- WORK TO COMPLETE -
Reproduce the records that follow in full, excluding any picture they contain.

[Page-level text extractions]
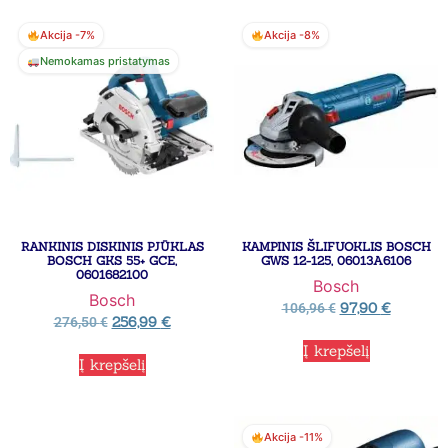
Akcija -7%
Akcija -8%
Nemokamas pristatymas
RANKINIS DISKINIS PJŪKLAS
KAMPINIS ŠLIFUOKLIS BOSCH
BOSCH GKS 55+ GCE,
GWS 12-125, 06013A6106
0601682100
Bosch
Bosch
97,90
€
106,96
€
256,99
€
276,50
€
Į krepšelį
Į krepšelį
Akcija -11%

- WRITTEN RESPONSE -
Akcija -7%
Akcija -8%
Nemokamas pristatymas
RANKINIS DISKINIS PJŪKLAS
KAMPINIS ŠLIFUOKLIS BOSCH
BOSCH GKS 55+ GCE,
GWS 12-125, 06013A6106
0601682100
Bosch
Bosch
97,90
€
106,96
€
256,99
€
276,50
€
Į krepšelį
Į krepšelį
Akcija -11%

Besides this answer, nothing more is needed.